The second trait? Curiosity beyond the top ten. You try that weird puzzle game from a solo dev in Minsk.
You replay Shadow of the Colossus just to watch how camera framing builds dread. You read old interviews with Shigeru Miyamoto. Not because it’s trendy, but because you want to know why the jump button feels so good.
Third: community participation that’s not performative. You post thoughtful critiques on forums (not) hot takes. You follow designers on Twitter (not just influencers).
You mod a game not for clout, but because you want to test a theory about enemy AI behavior.
None of this requires money or gear. Just attention. And patience.
You don’t need to own every console.
You do need to ask why something works. Or doesn’t.
Jogameplayer is built for people like this. Not for scoreboard chasers.
Most players stop at “fun.” Enthusiasts dig into how. That’s the difference. No fanfare required.

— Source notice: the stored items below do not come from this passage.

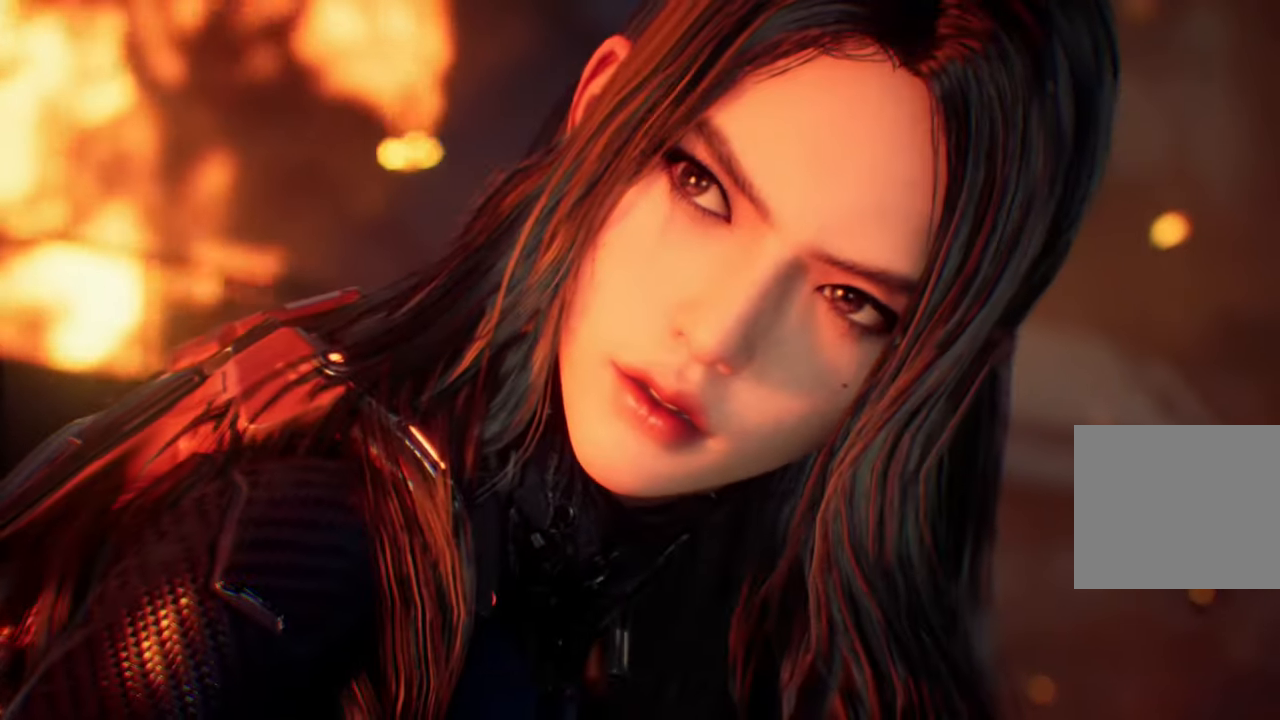
{"buttons": [], "left_stick": "center", "right_stick": "center", "events": []}
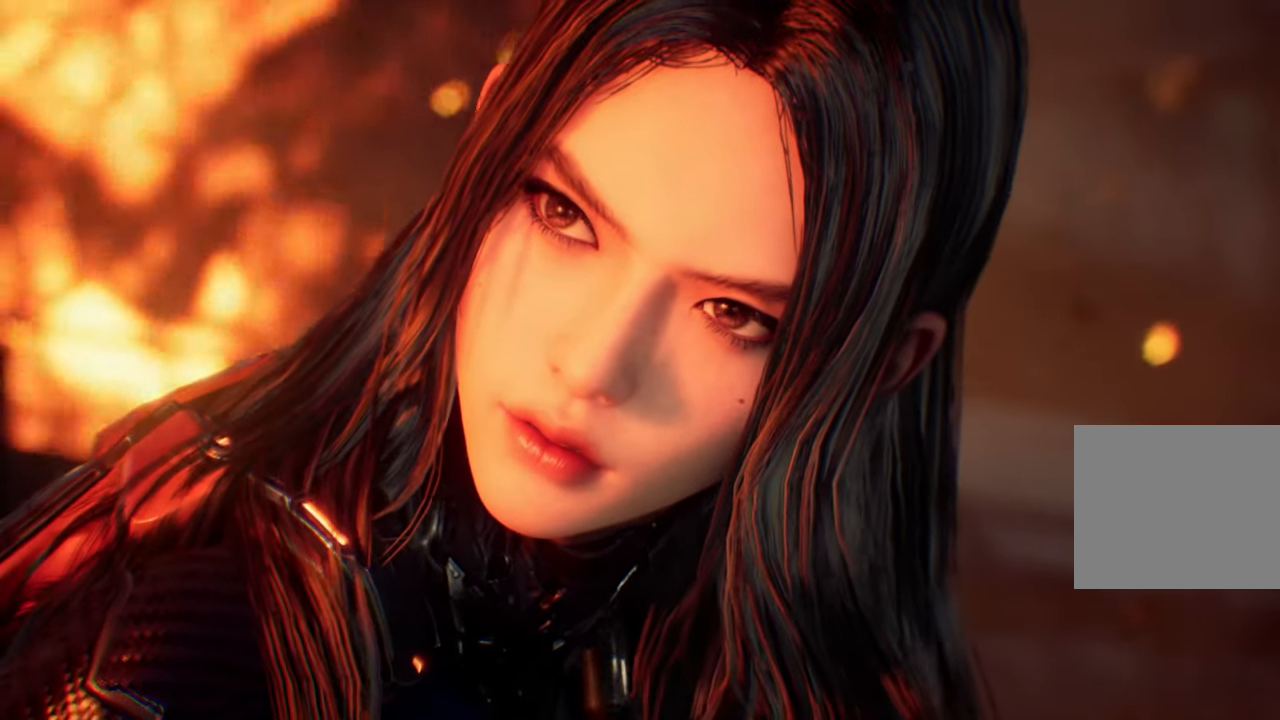
{"buttons": [], "left_stick": "center", "right_stick": "center", "events": []}
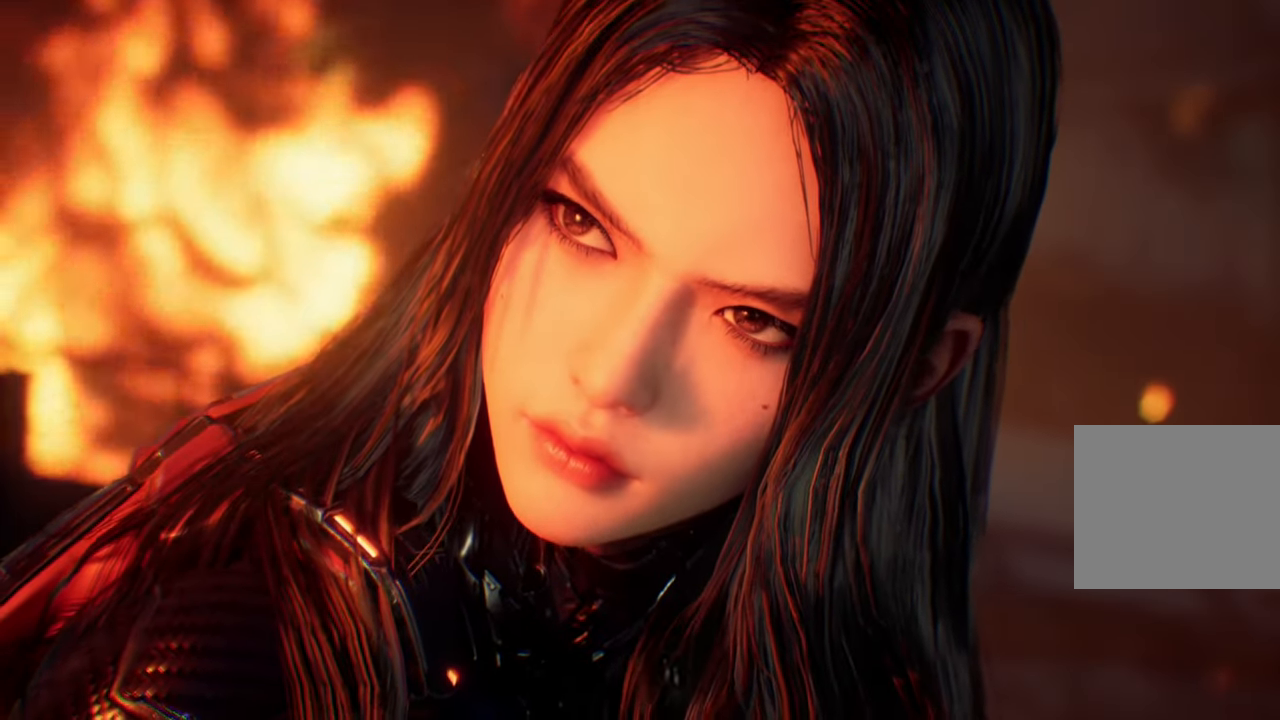
{"buttons": [], "left_stick": "center", "right_stick": "center", "events": []}
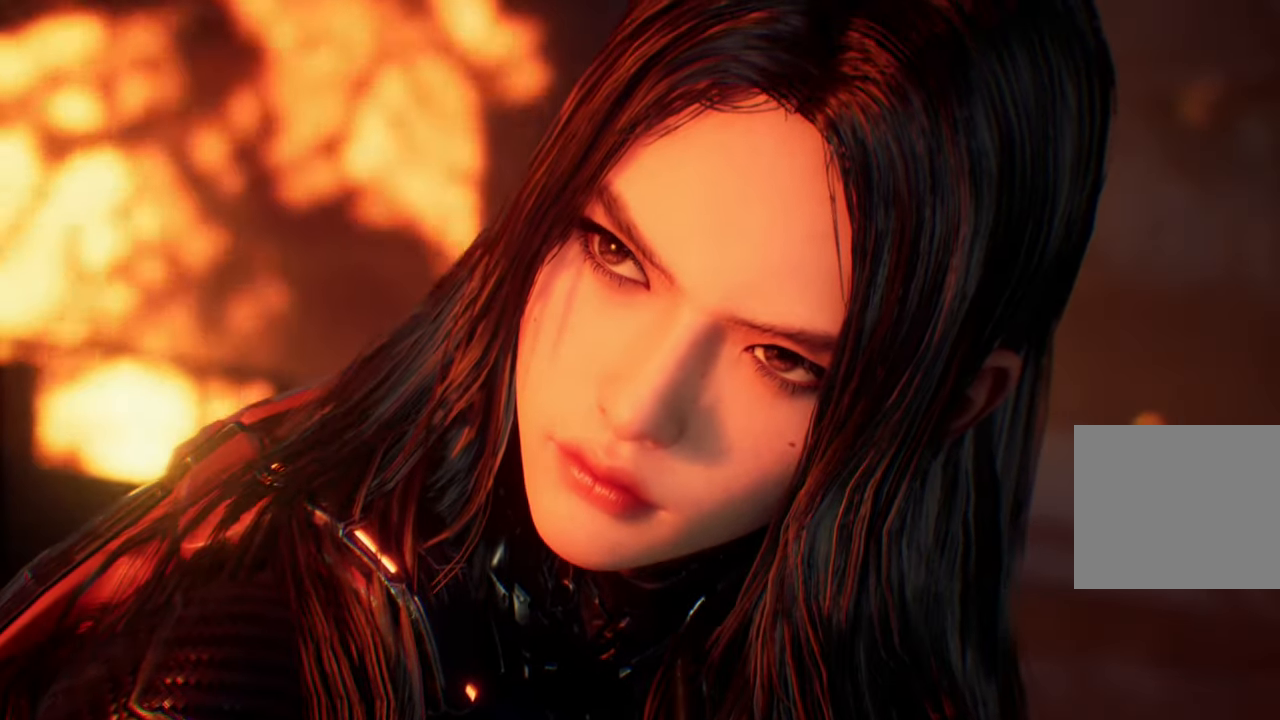
{"buttons": [], "left_stick": "center", "right_stick": "center", "events": []}
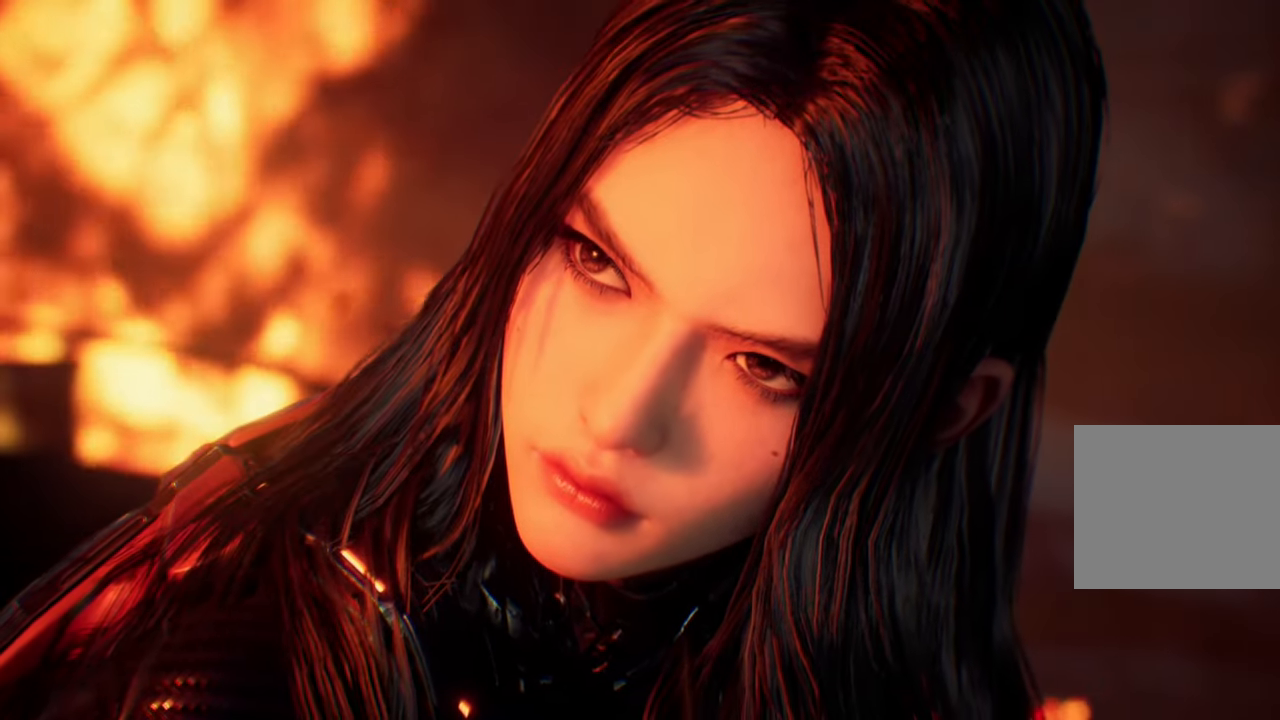
{"buttons": [], "left_stick": "center", "right_stick": "center", "events": []}
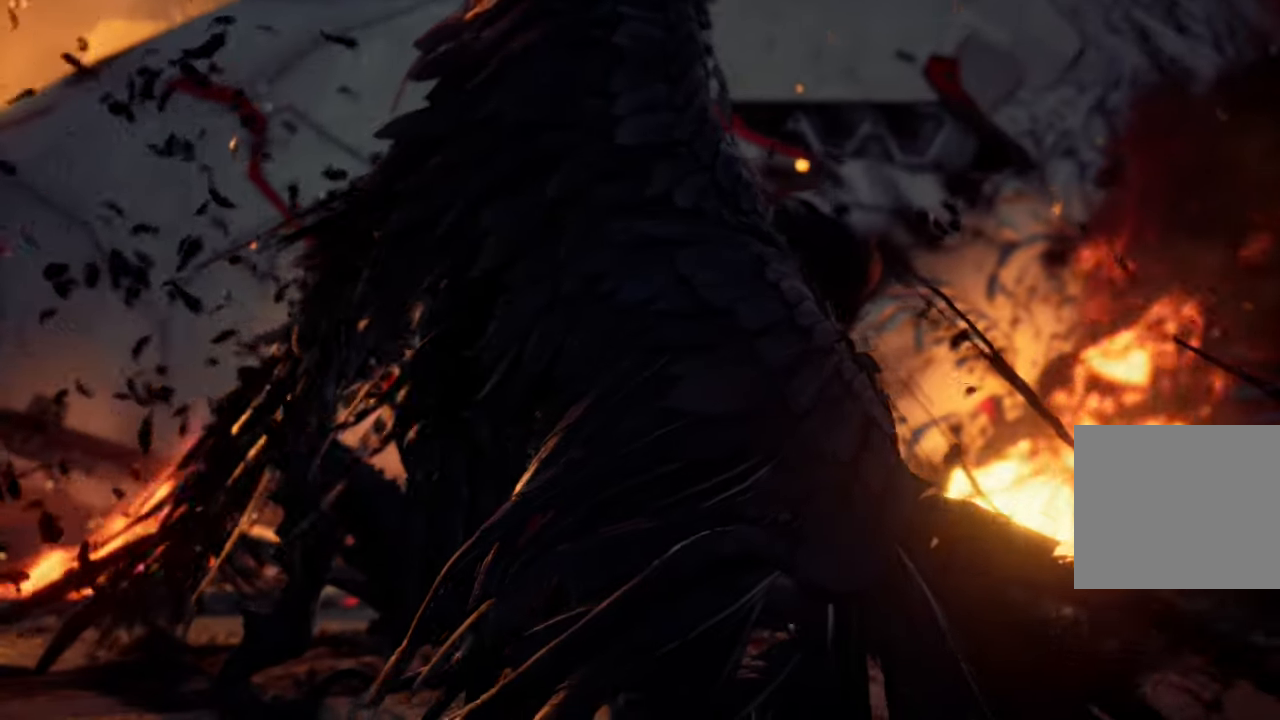
{"buttons": [], "left_stick": "center", "right_stick": "center", "events": [[167, "left_stick", "right"], [167, "right_stick", "left"], [217, "left_stick", "center"], [217, "right_stick", "center"]]}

Which Gamer Are You, Really?
“Game enthusiast” is lazy shorthand.
It means nothing and everything.
I’ve met people who’d rather burn their Steam library than miss a SNES cartridge auction. Others who’ve played Street Fighter 6 for 1,200 hours and still flinch at frame data. Some record 4 a.m. streams just to explain why a mod changes combat pacing.
And then there’s the person who boots up a new Itch.io game before the developer finishes the README.
You’re not “just a gamer.”
You’re one of these. Maybe two, if you’re honest.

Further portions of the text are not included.